Two in five GPs work in federations, but most oppose hospital-led integration

Around 40% of GPs say their practice has joined a network or federation to deliver new models of provision, according to the latest data released from the BMA's largest ever poll of the profession.

Dr Chaand Nagpaul: GPs are embracing new ways of working (Photo: JH Lancy)
Dr Chaand Nagpaul: GPs are embracing new ways of working (Photo: JH Lancy)

The survey by the BMA of more than 15,500 UK GPs revealed a significant change in the way practices are working together to provide services, GPC chairman Dr Chaand Nagpaul said.

Across the UK, 37% of all GPs and 43% of GP contractors said their practice was working as part of a federation. In England, 43% of all GPs said their practice was in a federation.

Just 2% said their practice was in a 'super-partnership' and 1% contracted with an NHS hospital trust. Almost half of GPs, 48%, said their practice had not joined any other practice or health organisations.

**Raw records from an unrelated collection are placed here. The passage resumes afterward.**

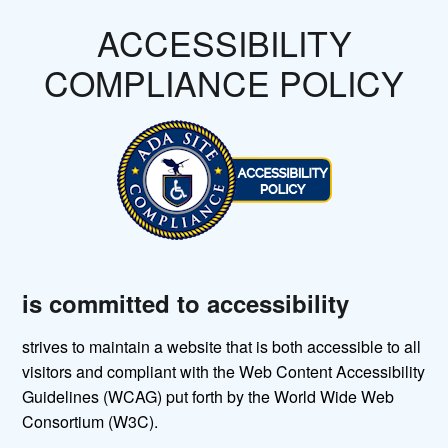
ACCESSIBILITY
COMPLIANCE POLICY
is committed to accessibility
strives to maintain a website that is both accessible to all
visitors and compliant with the Web Content Accessibility
Guidelines (WCAG) put forth by the World Wide Web
Consortium (W3C).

GP networks and federations

Of those in networks and federations, 62% said they had joined with other practices in order to bid for contracts, while 57% said they had joined to gain more influence over healthcare delivery. A total of 39% said they had joined with other practices to provide long-term security for their practice.

Questioned about suggested models of care outlined in NHS England's Five Year Forward View, over half said a model of practices working in federations working collaboratively with other healthcare professionals would work best in their area.

Just 12% chose a model of practice federations taking on aspects of secondary care, while only 1% said hospital-led organisations delivering all health services would be best.

Dr Nagpaul said: ‘It is clear that there has been a big change in the way GP practices are working together, with the increased development of networks and federations. It is important that these new working arrangements enable practices to be both big and small at the same time, retaining the valuable and much appreciated connection with patients in a local community whilst working with others to protect services across the whole local area.’